Laming believes that is a key to change along with better oversight.
“It’s a huge problem and that’s kind of leads to the systemic problems that we see in terms of racism. I mean, if you, if you can identify problems, if you don’t have those statistics of those numbers to see that there are patterns, then there’s a problem with the whole system’s kind of corrupt in that sense,” he said.
APTN Investigates sent an interview request to RCMP headquarters in Ottawa. They sent an emailed response on the steps they intended to take to eliminate systemic racism but they did not consent to sit down for an interview.
“We have developed an RCMP Equity, Diversity and Inclusion Strategy, with a focus on identifying and reducing workplace and service delivery barriers, racism and discrimination for diverse groups of people,” said Cpl. Caroline Duval from RCMP media relations in Ottawa.
“We know we can always do better, and we remain committed to building an organization that respects all people, values diversity and fosters inclusion.”
The RCMP plan to modernize is called the Vision 150, which includes establishing an Indigenous Lived Experience Group, an office for RCMP-Indigenous Co-Development, Collaboration and Accountability, and improvement requirement by being proactive in diversifying and trying to reduce bias.
Criminologist Eric Laming said it sounds positive but questions the lasting power and impact.

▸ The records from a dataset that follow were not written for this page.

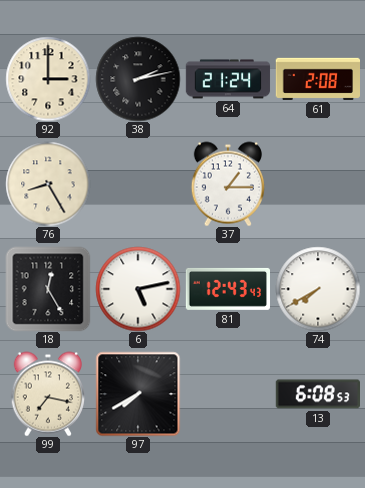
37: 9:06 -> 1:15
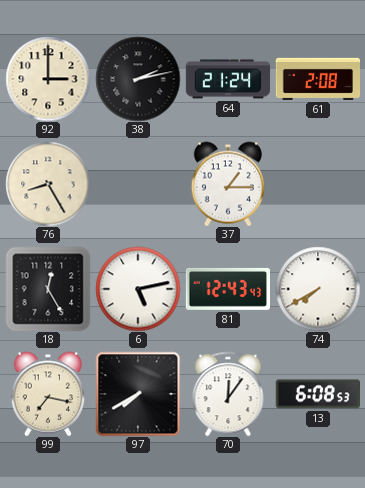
70: none -> 12:06
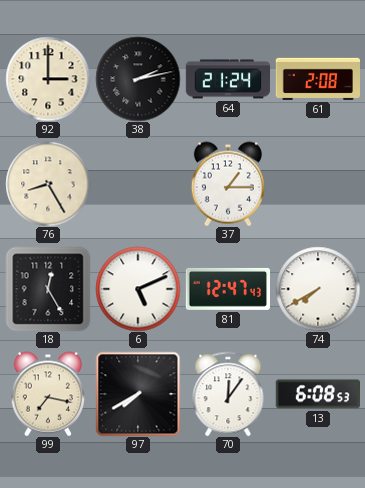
6: 5:13 -> 5:11
81: 12:43 -> 12:47
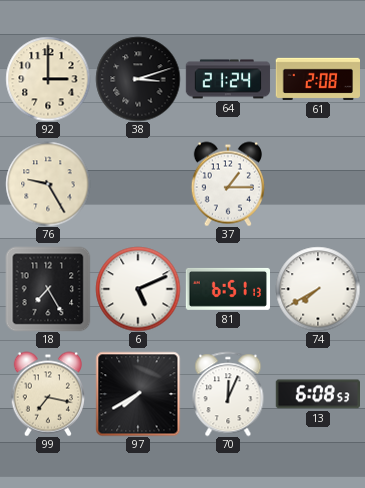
38: 2:13 -> 3:12
76: 8:25 -> 9:25
18: 12:25 -> 7:25
81: 12:47 -> 6:51
70: 12:06 -> 12:04
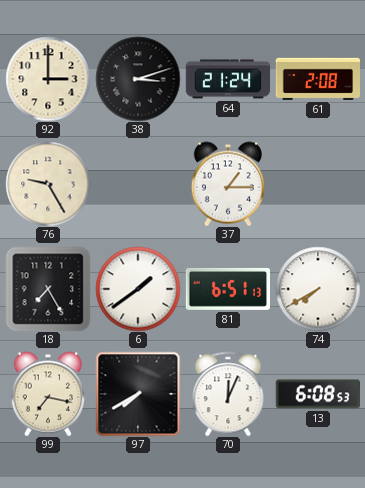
6: 5:11 -> 1:39
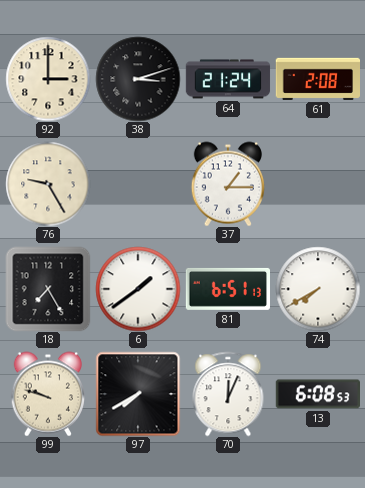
99: 7:17 -> 9:48
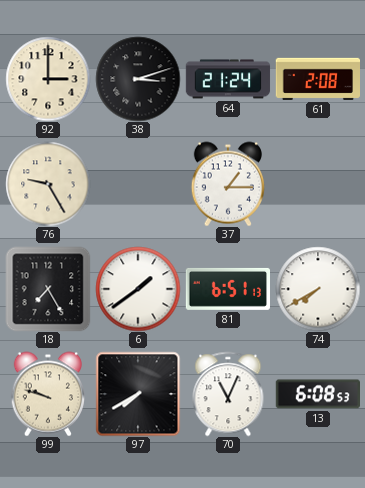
70: 12:04 -> 11:04
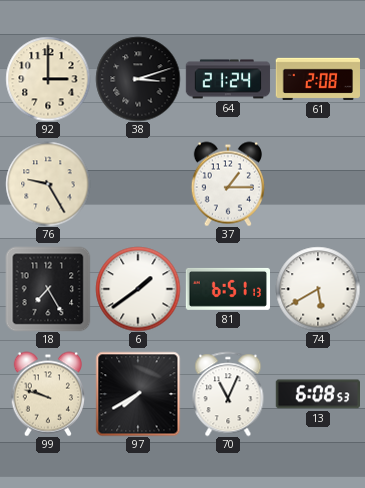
74: 7:40 -> 5:40
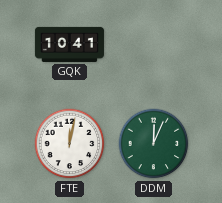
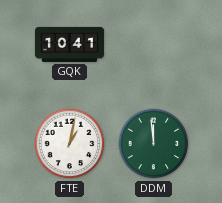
FTE: 12:02 -> 1:02
DDM: 12:04 -> 11:59
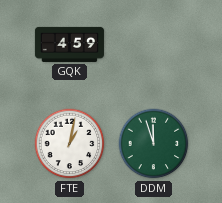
GQK: 10:41 -> 4:59
DDM: 11:59 -> 11:57
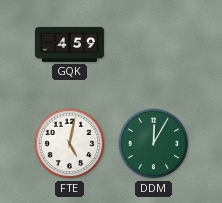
FTE: 1:02 -> 5:02
DDM: 11:57 -> 12:05
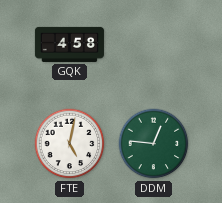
GQK: 4:59 -> 4:58
DDM: 12:05 -> 12:46
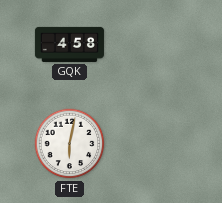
FTE: 5:02 -> 6:02
DDM: 12:46 -> none
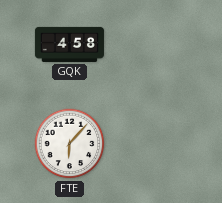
FTE: 6:02 -> 6:07
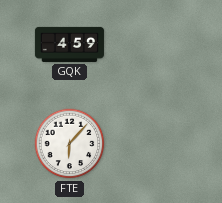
GQK: 4:58 -> 4:59
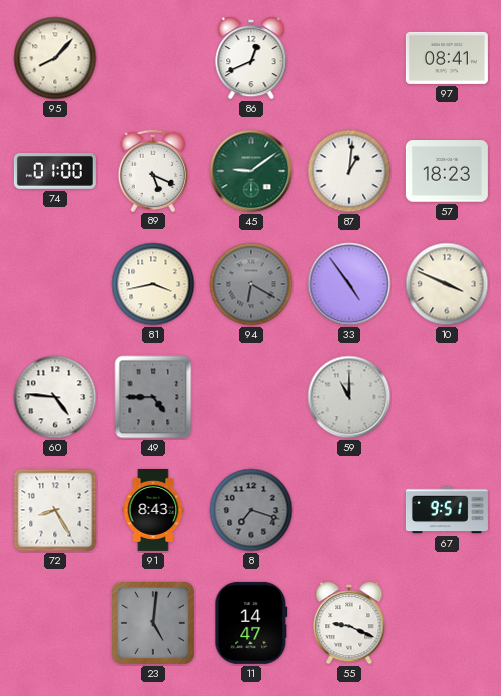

“When is it going to be implemented? It doesn’t have the sustainable funding to keep going. Does it have the right people involved to kind of keep it going as well? Those are the things that we have to always look for,” he said. “But on paper, it sounds good. I mean, all of these initiatives sound promising. It’s just we’ve heard the same things year after year to improve the relationship between Indigenous peoples and police.”
It’s been eight months since the start of the investigation into the death of Everett Patrick.
The response to our calls and emails asking for coroner’s reports remain the same, it’s under investigation.
The family of Dale Culver has been waiting more than three years.
No one at Prince George’s RCMP would go on camera but they did provide an emailed statement.
They said the Privacy Act limited the amount of information they could provide.
“With respect to your next question, internal conduct is subject to Privacy Act restrictions and only in those cases where the matter results in a Conduct Dismissal Hearing would the case be a matter of public record,” Sgt. Janelle Shoihet, Senior Media Relations Officer at RCMP E Division headquarters wrote in response to our inquiries.
In both cases, police officers are back on active duty.
“The officers involved in the Dale Culver matter have all returned to active duty with their respective units. On the same token, the officers involved in the Patrick matter remain operational and assigned to the Prince George RCMP,” Shoiet wrote.
Three-and-a-half years after the death of Dale Culver the RCMP officers involved in his death are still working.
The RCMP could end up in court here in Prince George facing the charges recommended by the IIO.
Culver’s daughter reacts to the news that officers are still working.
“It’s just uncomfortable to know that these people are still roaming the streets,” said Lily Speed-Namox.
Lily’s mother Tracey Speed expressed frustration.
“It’s very disheartening to know that they’ve taken two people’s lives and they can just take more people’s lives,” she said. “ It’s really sad that they can still go on and if they were anybody else in society, they would not be still working, let alone walking the streets.”
She would like to see an improvement in RCMP training.
“I’d like to see reform in the training process of the RCMP, like they have to understand how to deal with people,” said Tracey Speed.
Lily Speed-Namox wants justice for her father.
“I know that he wouldn’t be dead if it weren’t for you. So I’d just like an apology and to see justice made for these people that have killed multiple people now and are still working and in our society, it’s not okay.”
The Crown Attorney can take three years to decide whether or not to move ahead on recommendations from the Independent Investigations Office.